• Prompt
Once you reach the line that contains "index dip: (86, 73)", retype it and every line after it exactly, ending with the last line of the entries.

• Data to process
------------------------------

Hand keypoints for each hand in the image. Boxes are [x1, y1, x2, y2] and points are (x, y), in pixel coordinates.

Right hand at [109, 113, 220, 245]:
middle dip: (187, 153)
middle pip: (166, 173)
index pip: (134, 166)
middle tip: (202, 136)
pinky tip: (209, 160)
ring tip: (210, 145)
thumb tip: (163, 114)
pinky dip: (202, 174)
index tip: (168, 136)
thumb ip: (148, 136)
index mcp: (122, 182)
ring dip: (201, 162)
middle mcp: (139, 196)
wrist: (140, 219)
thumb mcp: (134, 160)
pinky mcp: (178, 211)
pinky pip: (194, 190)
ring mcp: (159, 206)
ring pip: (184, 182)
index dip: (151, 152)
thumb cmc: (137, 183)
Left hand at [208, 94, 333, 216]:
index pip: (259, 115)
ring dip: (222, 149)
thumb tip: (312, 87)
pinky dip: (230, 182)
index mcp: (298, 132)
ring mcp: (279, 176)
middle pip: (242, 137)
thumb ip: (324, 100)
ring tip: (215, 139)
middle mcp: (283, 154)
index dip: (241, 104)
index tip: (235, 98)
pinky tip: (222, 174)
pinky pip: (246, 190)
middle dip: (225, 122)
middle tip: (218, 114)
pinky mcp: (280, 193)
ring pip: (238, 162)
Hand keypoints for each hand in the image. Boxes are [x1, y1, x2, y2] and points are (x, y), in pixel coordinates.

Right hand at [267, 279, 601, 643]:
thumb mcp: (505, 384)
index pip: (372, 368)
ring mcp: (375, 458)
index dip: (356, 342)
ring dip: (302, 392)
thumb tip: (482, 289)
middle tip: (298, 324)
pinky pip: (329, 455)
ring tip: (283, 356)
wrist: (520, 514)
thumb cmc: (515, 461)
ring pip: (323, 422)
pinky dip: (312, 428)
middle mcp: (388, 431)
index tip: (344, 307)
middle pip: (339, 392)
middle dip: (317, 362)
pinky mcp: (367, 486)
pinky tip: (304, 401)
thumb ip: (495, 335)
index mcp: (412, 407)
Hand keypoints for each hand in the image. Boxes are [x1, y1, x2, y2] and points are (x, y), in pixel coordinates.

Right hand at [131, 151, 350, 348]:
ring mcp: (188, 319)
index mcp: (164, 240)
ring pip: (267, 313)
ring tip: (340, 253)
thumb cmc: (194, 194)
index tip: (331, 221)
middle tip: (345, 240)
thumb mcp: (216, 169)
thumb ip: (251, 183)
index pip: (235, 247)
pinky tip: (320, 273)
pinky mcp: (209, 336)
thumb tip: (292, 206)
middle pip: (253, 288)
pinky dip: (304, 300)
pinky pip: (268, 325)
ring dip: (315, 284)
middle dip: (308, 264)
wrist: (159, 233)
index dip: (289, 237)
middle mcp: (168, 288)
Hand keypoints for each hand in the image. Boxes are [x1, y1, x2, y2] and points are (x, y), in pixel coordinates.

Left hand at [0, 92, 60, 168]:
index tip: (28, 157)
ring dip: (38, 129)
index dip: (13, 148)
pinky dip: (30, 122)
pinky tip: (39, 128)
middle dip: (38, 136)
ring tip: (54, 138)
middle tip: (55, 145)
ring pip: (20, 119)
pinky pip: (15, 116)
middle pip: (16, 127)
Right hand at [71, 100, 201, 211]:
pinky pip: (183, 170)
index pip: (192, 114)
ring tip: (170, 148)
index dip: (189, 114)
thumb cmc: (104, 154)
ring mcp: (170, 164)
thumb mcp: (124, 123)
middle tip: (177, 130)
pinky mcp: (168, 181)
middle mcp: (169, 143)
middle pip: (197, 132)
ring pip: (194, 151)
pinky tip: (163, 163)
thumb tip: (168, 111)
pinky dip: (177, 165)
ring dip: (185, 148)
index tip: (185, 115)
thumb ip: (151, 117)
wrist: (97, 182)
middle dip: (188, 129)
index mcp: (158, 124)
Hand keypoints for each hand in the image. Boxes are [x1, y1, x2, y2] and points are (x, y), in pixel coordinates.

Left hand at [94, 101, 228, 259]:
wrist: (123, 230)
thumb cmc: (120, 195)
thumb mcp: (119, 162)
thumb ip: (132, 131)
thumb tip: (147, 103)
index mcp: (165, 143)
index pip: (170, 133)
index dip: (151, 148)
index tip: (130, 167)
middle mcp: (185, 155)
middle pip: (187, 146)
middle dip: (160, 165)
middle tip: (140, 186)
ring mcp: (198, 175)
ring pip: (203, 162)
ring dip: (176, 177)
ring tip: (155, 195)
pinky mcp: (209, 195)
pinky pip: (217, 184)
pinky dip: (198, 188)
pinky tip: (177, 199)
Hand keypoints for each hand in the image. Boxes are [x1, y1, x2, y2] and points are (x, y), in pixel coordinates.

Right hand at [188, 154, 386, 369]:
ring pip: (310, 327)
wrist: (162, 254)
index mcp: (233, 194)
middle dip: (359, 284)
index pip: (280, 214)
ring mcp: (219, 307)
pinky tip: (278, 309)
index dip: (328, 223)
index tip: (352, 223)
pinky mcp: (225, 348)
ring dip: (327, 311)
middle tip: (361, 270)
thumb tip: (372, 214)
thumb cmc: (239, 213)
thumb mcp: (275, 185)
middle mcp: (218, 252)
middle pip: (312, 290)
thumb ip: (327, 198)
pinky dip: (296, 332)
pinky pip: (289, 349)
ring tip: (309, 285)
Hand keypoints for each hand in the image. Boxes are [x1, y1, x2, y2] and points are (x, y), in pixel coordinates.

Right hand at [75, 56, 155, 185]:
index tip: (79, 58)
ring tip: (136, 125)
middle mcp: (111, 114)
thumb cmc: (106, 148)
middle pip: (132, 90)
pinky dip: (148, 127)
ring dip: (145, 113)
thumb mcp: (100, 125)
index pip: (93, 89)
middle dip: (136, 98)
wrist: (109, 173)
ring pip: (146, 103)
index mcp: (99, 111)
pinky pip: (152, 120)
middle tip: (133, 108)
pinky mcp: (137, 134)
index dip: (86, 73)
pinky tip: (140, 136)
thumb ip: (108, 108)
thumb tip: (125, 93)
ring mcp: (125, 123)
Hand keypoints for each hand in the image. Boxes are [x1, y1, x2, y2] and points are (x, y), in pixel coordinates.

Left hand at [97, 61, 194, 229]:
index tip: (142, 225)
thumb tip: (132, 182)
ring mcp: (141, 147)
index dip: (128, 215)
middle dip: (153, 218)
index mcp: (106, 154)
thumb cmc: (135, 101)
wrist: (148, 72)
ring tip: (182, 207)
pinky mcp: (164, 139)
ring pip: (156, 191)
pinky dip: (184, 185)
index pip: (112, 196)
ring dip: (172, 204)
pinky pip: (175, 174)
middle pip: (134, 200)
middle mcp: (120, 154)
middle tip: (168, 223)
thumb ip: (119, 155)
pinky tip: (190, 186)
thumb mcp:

------------------------------

• Reply to the exercise
index dip: (86, 73)
pinky tip: (140, 136)
thumb ip: (108, 108)
thumb tip: (125, 93)
ring mcp: (125, 123)
Hand keypoints for each hand in the image. Boxes are [x1, y1, x2, y2] and points are (x, y), in pixel coordinates.

Left hand at [97, 61, 194, 229]:
index tip: (142, 225)
thumb tip: (132, 182)
ring mcp: (141, 147)
index dip: (128, 215)
middle dip: (153, 218)
index mcp: (106, 154)
thumb cmc: (135, 101)
wrist: (148, 72)
ring tip: (182, 207)
pinky mcp: (164, 139)
ring pip: (156, 191)
pinky dip: (184, 185)
index pip: (112, 196)
ring dip: (172, 204)
pinky pip: (175, 174)
middle pip: (134, 200)
middle mcp: (120, 154)
middle tip: (168, 223)
thumb ip: (119, 155)
pinky tip: (190, 186)
thumb mcp:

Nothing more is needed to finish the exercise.